Quote of the day:
“Patriotism is the madness of many to profit by the interest of a few.” – Voltaire
Made me think:
🧠 Overgeneralisation Bias
Coined in psychology by Aaron T. Beck in the 1960s, the overgeneralisation bias describes our tendency to draw broad, sweeping conclusions from a single event or limited evidence. In other words, we take one data point and incorrectly make it “the rule.” (I can think of a few politicians )
In design: one successful product often tempts brands to flood the market with endless variations — but what works once doesn’t always scale. Think of when a “hit sneaker” spawns countless uninspired versions until it burns out the original idea. Could this be generative Ai's seed of destruction?
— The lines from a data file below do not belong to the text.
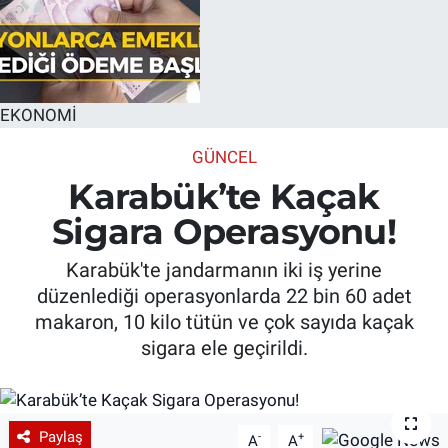
EKONOMİ
GÜNCEL
Karabük’te Kaçak
Sigara Operasyonu!
Karabük'te jandarmanın iki iş yerine
düzenlediği operasyonlarda 22 bin 60 adet
makaron, 10 kilo tütün ve çok sayıda kaçak
sigara ele geçirildi.
Paylaş
-
+
A
A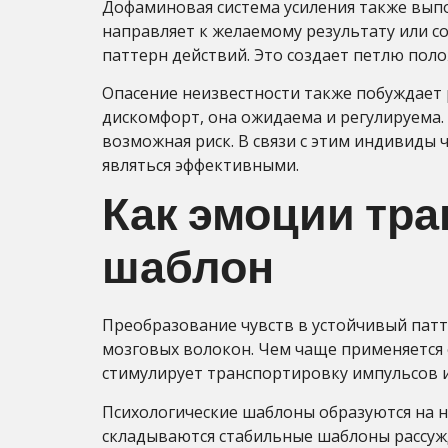
Дофаминовая система усиления также вып
направляет к желаемому результату или с
паттерн действий. Это создает петлю пол
Опасение неизвестности также побуждает 
дискомфорт, она ожидаема и регулируема.
возможная риск. В связи с этим индивиды
являться эффективными.
Как эмоции тр
шаблон
Преобразование чувств в устойчивый пат
мозговых волокон. Чем чаще применяется 
стимулирует транспортировку импульсов и
Психологические шаблоны образуются на н
складываются стабильные шаблоны рассужд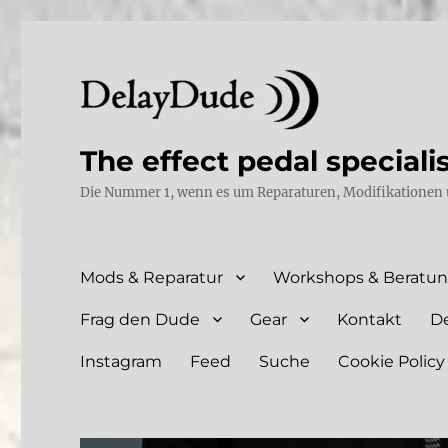
The effect pedal speciali
Die Nummer 1, wenn es um Reparaturen, Modifikationen 
Mods & Reparatur
Workshops & Beratu
Frag den Dude
Gear
Kontakt
D
Instagram
Feed
Suche
Cookie Policy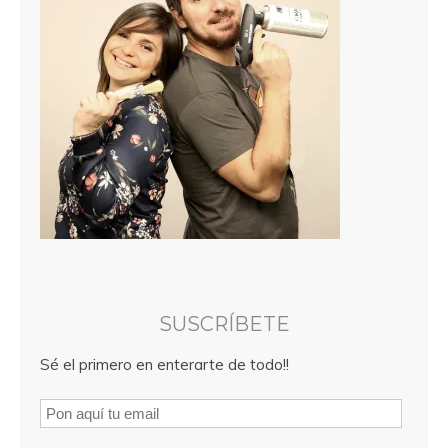
SUSCRÍBETE
Sé el primero en enterarte de todo!!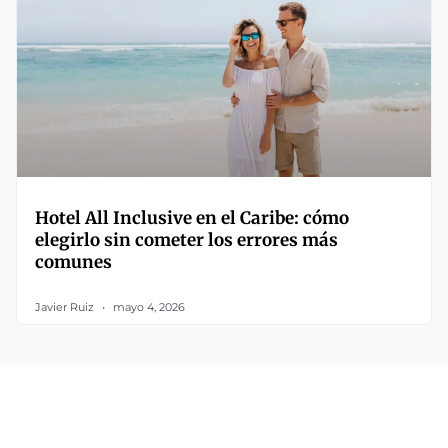
Hotel All Inclusive en el Caribe: cómo
elegirlo sin cometer los errores más
comunes
Javier Ruiz
mayo 4, 2026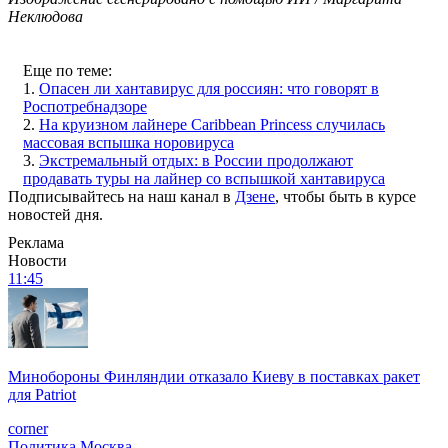
Неклюдова
Еще по теме:
1.
Опасен ли хантавирус для россиян: что говорят в
Роспотребнадзоре
2.
На круизном лайнере Caribbean Princess случилась
массовая вспышка норовируса
3.
Экстремальный отдых: в России продолжают
продавать туры на лайнер со вспышкой хантавируса
Подписывайтесь на наш канал в
Дзене
, чтобы быть в курсе
новостей дня.
Реклама
Новости
11:45
Минобороны Финляндии отказало Киеву в поставках ракет
для Patriot
corner
Политика
Москва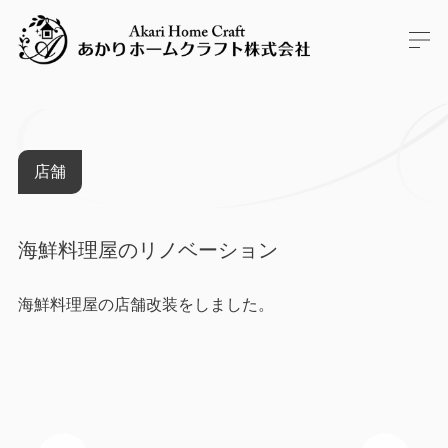
店舗
海鮮料理屋のリノベーション
海鮮料理屋の店舗改装をしました。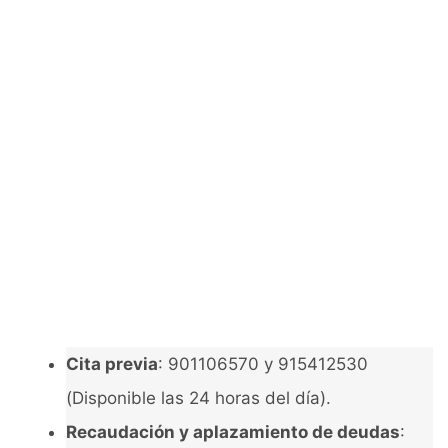
Cita previa
: 901106570 y 915412530
(Disponible las 24 horas del día).
Recaudación y aplazamiento de deudas
: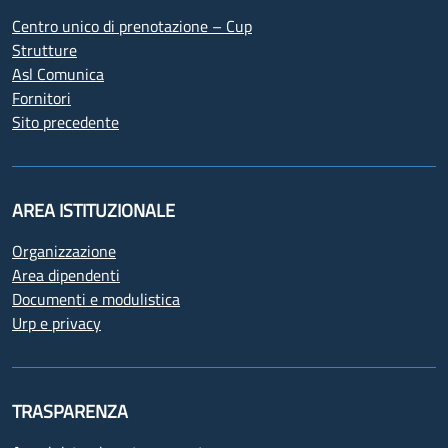
Centro unico di prenotazione – Cup
Strutture
Asl Comunica
Fornitori
Sito precedente
AREA ISTITUZIONALE
Organizzazione
Area dipendenti
Documenti e modulistica
Urp e privacy
TRASPARENZA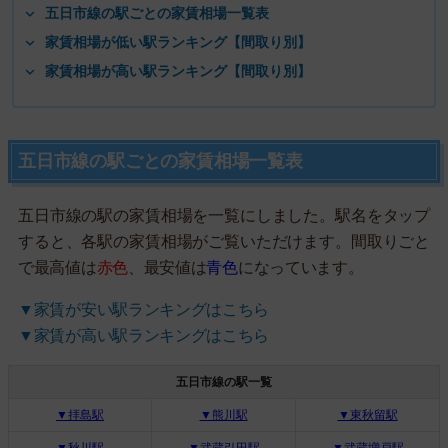
五日市線の駅ごとの家賃相場一覧表
家賃相場が低い駅ランキング【間取り別】
家賃相場が高い駅ランキング【間取り別】
五日市線の駅ごとの家賃相場一覧表
五日市線の駅の家賃相場を一覧にしました。駅名をタップ
すると、各駅の家賃相場がご覧いただけます。間取りごと
で最高値は
赤色
、最安値は
青色
になっています。
▼家賃が安い駅ランキングはこちら
▼家賃が高い駅ランキングはこちら
五日市線の駅一覧
▼拝島駅
▼熊川駅
▼東秋留駅
▼秋川駅
▼武蔵引田駅
▼武蔵増戸駅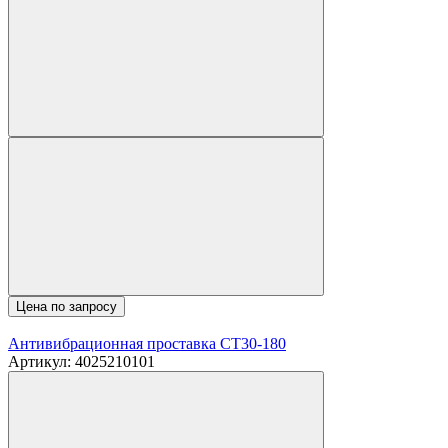
Цена по запросу
Антивибрационная проставка CT30-180
Артикул: 4025210101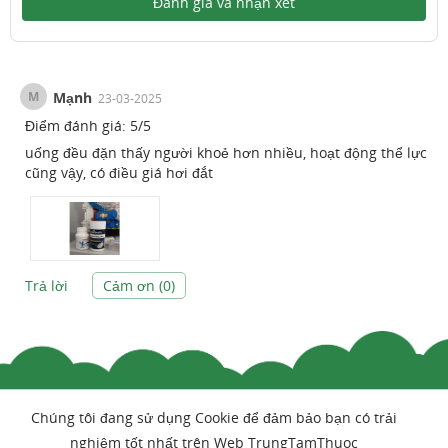
Đánh giá và nhận xét
M
Mạnh
23-03-2025
Điểm đánh giá:
5
/
5
uống đều đặn thấy người khoẻ hơn nhiều, hoạt động thể lực
cũng vậy, có điều giá hơi đắt
Trả lời
Cảm ơn (
0
)
Chúng tôi đang sử dụng Cookie để đảm bảo bạn có trải
nghiệm tốt nhất trên Web TrungTamThuoc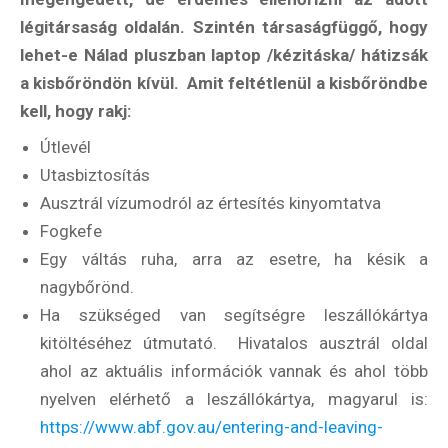
légitársaság oldalán. Szintén társaságfüggő, hogy
lehet-e Nálad pluszban laptop /kézitáska/ hátizsák
a kisbőröndön kívül. Amit feltétlenül a kisbőröndbe
kell, hogy rakj:
Útlevél
Utasbiztosítás
Ausztrál vízumodról az értesítés kinyomtatva
Fogkefe
Egy váltás ruha, arra az esetre, ha késik a
nagybőrönd.
Ha szükséged van segítségre leszállókártya
kitöltéséhez útmutató. Hivatalos ausztrál oldal
ahol az aktuális információk vannak és ahol több
nyelven elérhető a leszállókártya, magyarul is:
https://www.abf.gov.au/entering-and-leaving-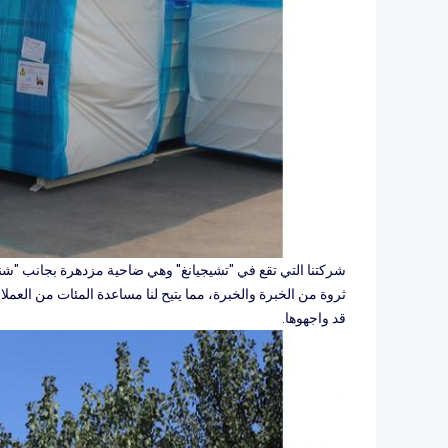
ثروة من الخبرة والخبرة، مما يتيح لنا مساعدة المئات من العم
قد واجهوها.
The Cantabrian Albarca: The Three-Pegged Clog
On a recent research trip to Spain I came across the Cantabrian albarca, a rustic wooden shoe carved from a single piece of wood, still worn in rural Cantabria, northern Spain near Sandtander. (In neighbouring Asturias, they're called madreñas) It’s a new entry for my shoe encyclopedia — (now over 1,000 shoes and shoe-related terms strong and still growing)
The albarca is unusual: instead of a flat sole, it has three dowels “tarugos” underneath that elevate the foot from the ground. This simple but ingenious feature makes them incredibly practical in Cantabria’s damp, muddy climate — perfect for farm work, snow, and rough terrain, not too dissimilar to a victorian patten.
The earliest written mention appears in 1657, when King Philip IV requested the Pope to create the Diocese of Santander. By 1752, the profession of albarquero (clog maker) was recorded in villages across western Cantabria. These shoes were the rural worker’s defence against water, mud, muck and cold.
Today, only a handful of craftsmen remain, carving albarcas to order — either for functional use or as regional souvenirs. Machines produce cheaper copies elsewhere, but the true craft is slipping into extinction. An original pair is a rare find!
Question to Ponder:
The Cantabrian albarca reminds me of how design evolves from necessity, climate, and culture. A wooden shoe with three dowels seems odd in a gallery, but perfect in a muddy Cantabrian field. In an Ai generative design world, how can we ensure we don’t lose the deeply local, environmental logic that makes objects timeless in their own context, or original?